TASK STATEMENT:
Your answer should hold exactly the lines below from the line with "FIGURE 5 | Effect" through the line with "Table 15. Estimates", both included, and no pictures at all.

DATA:
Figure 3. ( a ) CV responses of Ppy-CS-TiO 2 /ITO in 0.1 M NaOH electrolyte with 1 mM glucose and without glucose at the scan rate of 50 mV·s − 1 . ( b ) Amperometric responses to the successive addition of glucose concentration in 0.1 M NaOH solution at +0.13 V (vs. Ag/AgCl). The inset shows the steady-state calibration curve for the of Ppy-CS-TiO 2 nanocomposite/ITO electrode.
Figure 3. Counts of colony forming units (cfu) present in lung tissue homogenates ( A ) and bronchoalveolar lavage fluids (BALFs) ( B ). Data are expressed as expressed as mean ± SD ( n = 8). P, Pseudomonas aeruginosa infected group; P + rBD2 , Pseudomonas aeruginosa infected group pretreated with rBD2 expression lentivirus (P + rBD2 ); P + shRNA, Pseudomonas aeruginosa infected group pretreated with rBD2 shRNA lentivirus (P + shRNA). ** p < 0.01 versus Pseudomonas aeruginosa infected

---

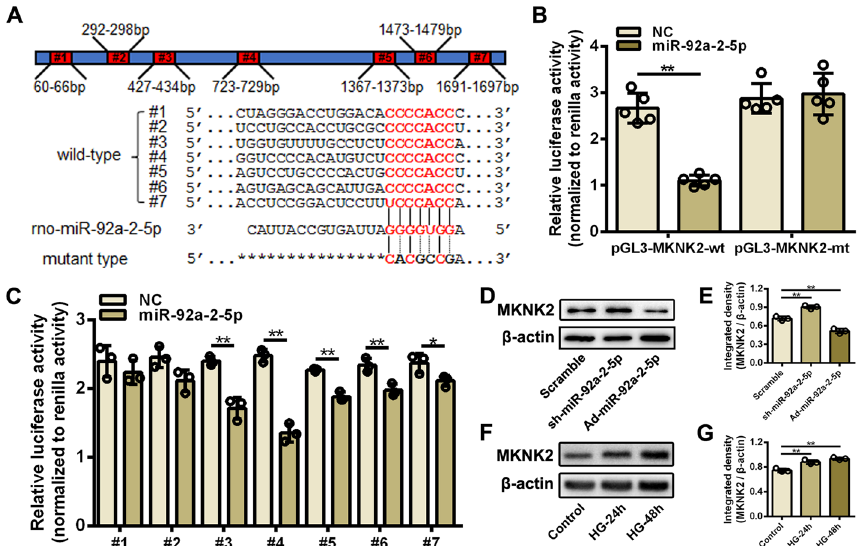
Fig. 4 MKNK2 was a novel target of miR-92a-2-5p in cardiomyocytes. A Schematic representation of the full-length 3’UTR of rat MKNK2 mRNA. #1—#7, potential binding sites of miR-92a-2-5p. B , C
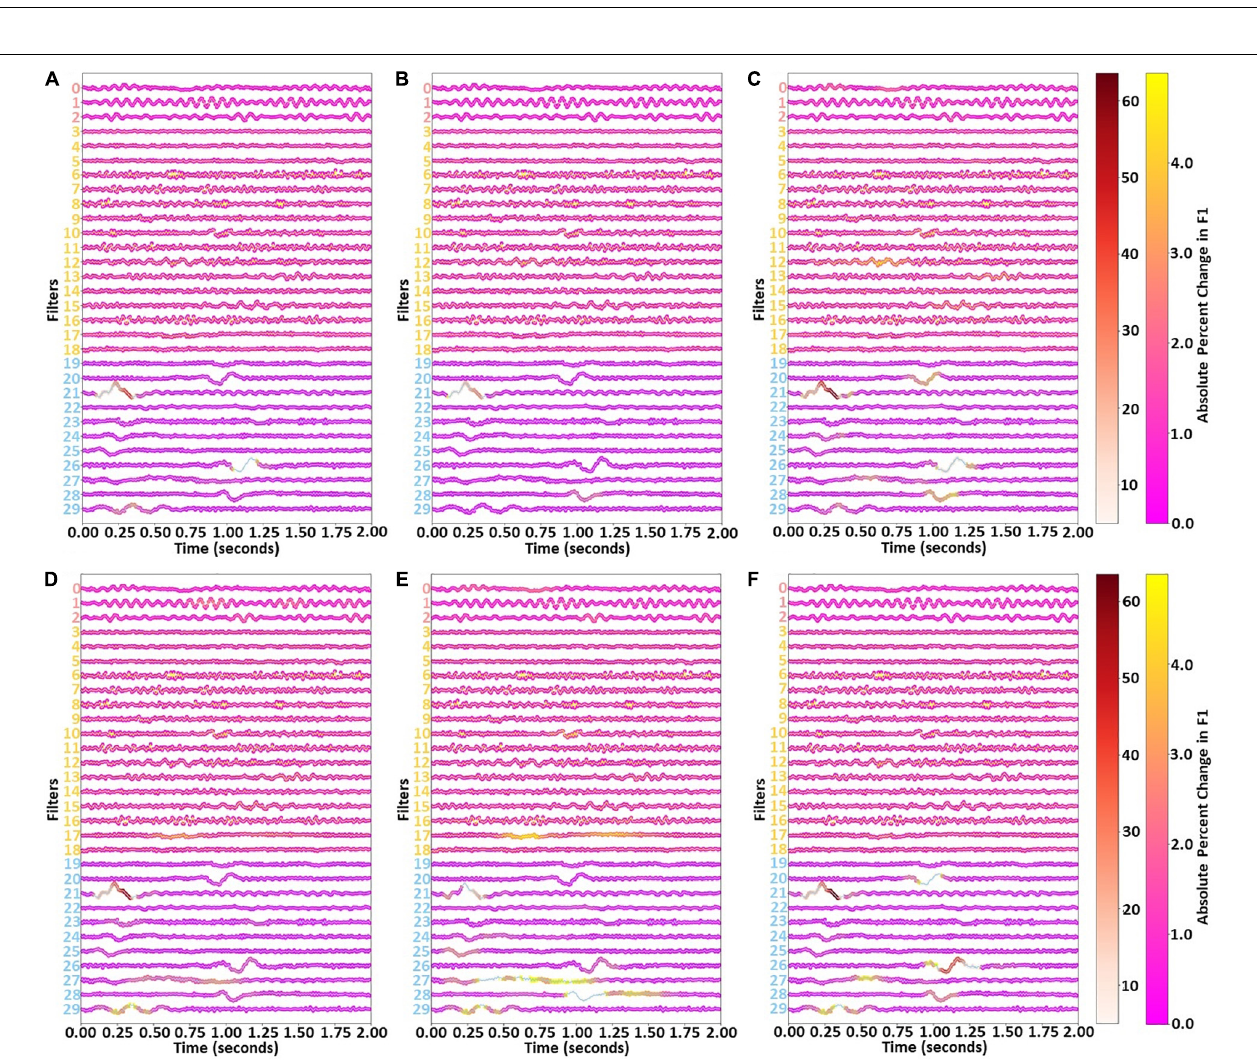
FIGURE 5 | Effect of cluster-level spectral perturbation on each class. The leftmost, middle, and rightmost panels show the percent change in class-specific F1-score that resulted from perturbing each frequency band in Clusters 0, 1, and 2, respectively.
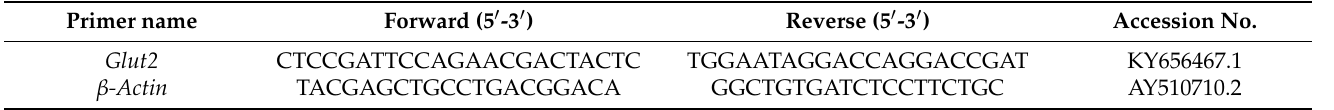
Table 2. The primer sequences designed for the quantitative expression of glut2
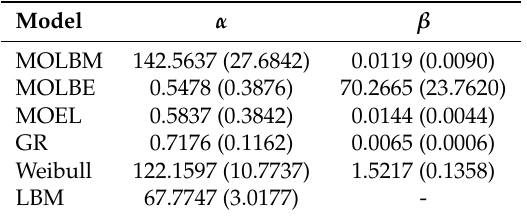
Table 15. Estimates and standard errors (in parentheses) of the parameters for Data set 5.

SOLVED EXERCISE:
FIGURE 5 | Effect of cluster-level spectral perturbation on each class. The leftmost, middle, and rightmost panels show the percent change in class-specific F1-score that resulted from perturbing each frequency band in Clusters 0, 1, and 2, respectively.
Table 2. The primer sequences designed for the quantitative expression of glut2
Table 15. Estimates and standard errors (in parentheses) of the parameters for Data set 5.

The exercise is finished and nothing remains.